Как же он теперь, этот парень, обойдется без денег, которые ему позарез нужны? Или если ему ехать в такие места, куда не берут с собаками? Если на него соседи заявление в милицию подали? Вот ведь задача какая…

Однако мне показалось, что этот идущий по улице парень не слишком убит. Лицо его было по-прежнему озабоченным. Но выражение отчаянной тоски вроде бы исчезло из глаз, и потому у него был теперь уже не такой мрачный вид, как тогда, когда он стоял у забора, а наоборот — лицо парня было сейчас ясным и добрым.

А этот могучий черно-желтый пес, сдержанно и послушно шагавший у его ноги, вдруг ни с того, ни с сего гавкнул во весь голос, вскочил на задние лапы, а передние лапы положил хозяину на плечо и лизнул его в щеку розовым длинным языком.

— Надо же! — восхитился Колька.

3

Меня вызвали к директору прямо с урока, с истории.

Недоумевая, зачем бы это, я подошел к высокой двери, постучал, вошел. И остолбенел.

Вот тебя вызывают к директору, ты стучишься, входишь в знакомый кабинет. Директор восседает за своим директорским письменным столом. А рядом в кресле как ни в чем не бывало сидит классик. Ну, допустим, Бетховен.

И ты поневоле впадаешь в столбняк.

А Бетховен, не замечая твоего появления, увлеченно рассказывает директору:

— …ему нельзя было поручать пенальти — он очень волновался. И чересчур молод. Уж вы мне поверьте: одиннадцатиметровый должны бить старички. Но этот мяч — заложи он его — оказался бы девятнадцатым, и он стал бы лучшим бомбардиром сезона. Команда благородно пожертвовала ему удар. Одиннадцать метров — верняк! При ничейном счете!.. Но он, конечно же, волновался. И отдал мяч прямо в руки Яшину…

Владимир Константинович слушал эту речь почтительно, но несколько рассеянно. Во-первых, как я знаю, наш директор не очень интересовался футболом и, может быть, даже не имел представления, кто такой Яшин. Во-вторых, он, в отличие от Бетховена, уже заметил, что я стою в дверях.

— Входи, — сказал он и представил меня гостю. — Это Женя Прохоров. Женя, надеюсь…

Да, конечно, он мог вполне надеяться, что я, ученик хорового училища, не осрамлюсь, не явлю своего невежества. Что я знаю композиторов, знаю классиков хотя бы по портретам. А в кресле сидел живой классик.
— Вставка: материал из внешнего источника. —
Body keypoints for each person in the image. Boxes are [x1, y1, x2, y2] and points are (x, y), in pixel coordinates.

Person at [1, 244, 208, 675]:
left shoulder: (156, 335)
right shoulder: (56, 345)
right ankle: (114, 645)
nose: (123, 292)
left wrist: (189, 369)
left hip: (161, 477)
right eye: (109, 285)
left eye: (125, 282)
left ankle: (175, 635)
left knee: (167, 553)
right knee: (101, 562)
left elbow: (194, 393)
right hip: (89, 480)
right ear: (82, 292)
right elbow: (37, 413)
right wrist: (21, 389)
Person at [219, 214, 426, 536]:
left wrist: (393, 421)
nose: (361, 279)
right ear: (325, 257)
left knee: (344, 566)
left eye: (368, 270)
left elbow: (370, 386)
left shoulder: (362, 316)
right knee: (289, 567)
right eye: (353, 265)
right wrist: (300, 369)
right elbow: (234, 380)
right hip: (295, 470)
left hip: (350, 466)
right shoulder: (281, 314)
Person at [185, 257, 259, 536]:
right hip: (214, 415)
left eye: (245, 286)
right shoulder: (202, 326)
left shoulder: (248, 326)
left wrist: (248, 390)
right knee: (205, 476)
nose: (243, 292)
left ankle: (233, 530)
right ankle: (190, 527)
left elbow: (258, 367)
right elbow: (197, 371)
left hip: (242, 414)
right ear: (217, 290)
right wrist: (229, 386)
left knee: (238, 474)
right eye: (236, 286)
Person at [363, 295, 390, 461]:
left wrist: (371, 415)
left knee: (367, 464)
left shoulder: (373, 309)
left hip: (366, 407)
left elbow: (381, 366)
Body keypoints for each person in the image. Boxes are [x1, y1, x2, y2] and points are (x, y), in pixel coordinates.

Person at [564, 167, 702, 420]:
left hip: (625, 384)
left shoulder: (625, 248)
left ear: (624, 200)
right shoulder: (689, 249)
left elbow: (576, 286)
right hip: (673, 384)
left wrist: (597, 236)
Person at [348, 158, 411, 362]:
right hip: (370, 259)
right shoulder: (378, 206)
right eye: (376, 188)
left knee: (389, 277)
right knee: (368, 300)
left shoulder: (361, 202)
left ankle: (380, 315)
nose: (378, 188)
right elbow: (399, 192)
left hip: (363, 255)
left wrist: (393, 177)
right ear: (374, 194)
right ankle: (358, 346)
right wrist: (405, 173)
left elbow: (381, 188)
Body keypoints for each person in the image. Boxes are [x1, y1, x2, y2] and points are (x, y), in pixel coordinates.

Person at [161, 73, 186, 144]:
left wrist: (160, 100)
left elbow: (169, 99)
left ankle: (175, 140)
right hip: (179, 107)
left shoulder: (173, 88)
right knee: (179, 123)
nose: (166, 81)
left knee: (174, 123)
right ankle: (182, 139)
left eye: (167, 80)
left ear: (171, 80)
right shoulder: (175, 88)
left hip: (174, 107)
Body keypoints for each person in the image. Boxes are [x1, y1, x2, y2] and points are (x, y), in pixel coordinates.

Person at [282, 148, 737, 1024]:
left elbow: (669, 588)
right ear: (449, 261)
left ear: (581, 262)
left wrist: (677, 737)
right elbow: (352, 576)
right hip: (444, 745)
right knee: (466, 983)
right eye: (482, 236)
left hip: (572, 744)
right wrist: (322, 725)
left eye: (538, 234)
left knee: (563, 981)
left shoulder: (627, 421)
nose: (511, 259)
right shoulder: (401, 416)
Еще с порога я узнал это худощавое и бледное лицо. Эти тонкие губы. Эти волосы, ниспадающие на лоб.

И сейчас композитор протягивал мне руку.

— Здравствуйте. Очень рад, — сказал он. — Я слышал вас в концерте. Былина — это неплохо. Да, неплохо…

Я потупился. Я не стал спорить с классиком. Неплохо, конечно.

— Женя, — сказал он, расстегивая «молнию» кожаной папки. — Я написал новую песню. Она называется «Песня-пеленг». Вы знаете, что такое пеленг?

— Да. — Я старательно откашлялся. — Это…

— Вот именно, — подтвердил он. — Это радиосигнал. Постоянный, непрерывный. Когда ночью высоко в небе летит самолет, он должен все время слышать сигнал с земли — ему нужен пеленг, чтобы не сбиться с курса. Понимаете?

— Да.

— Но здесь, помимо техники, важна символика, хорошо, если таким пеленгом будет песня. Советская песня. Ее должен петь мальчик. Я хочу, чтобы ее пели вы.

Он протянул мне рукописные нотные листы.

— Попробуем?

Он оглянулся. Но в директорском кабинете не было фортепьяно. В этом кабинете стояла старинная фисгармония.

— Мы можем спуститься в зал, — предложил Владимир Константинович.

— Нет, зачем же. — Композитор быстро подошел к фисгармонии, приподнял крышку. — «Хофберг». Очень мило… Нет, это даже интересно.

Низко наклоняясь, он разглядывал переключатели регистров.

Потом сел, с очевидным удовольствием тронул подошвами тугие педали мехов. Обратился ко мне:

— Так. Вы сумеете с листа?

— Да, — кивнул я, вглядываясь в нотные знаки и расчлененный на слоги текст.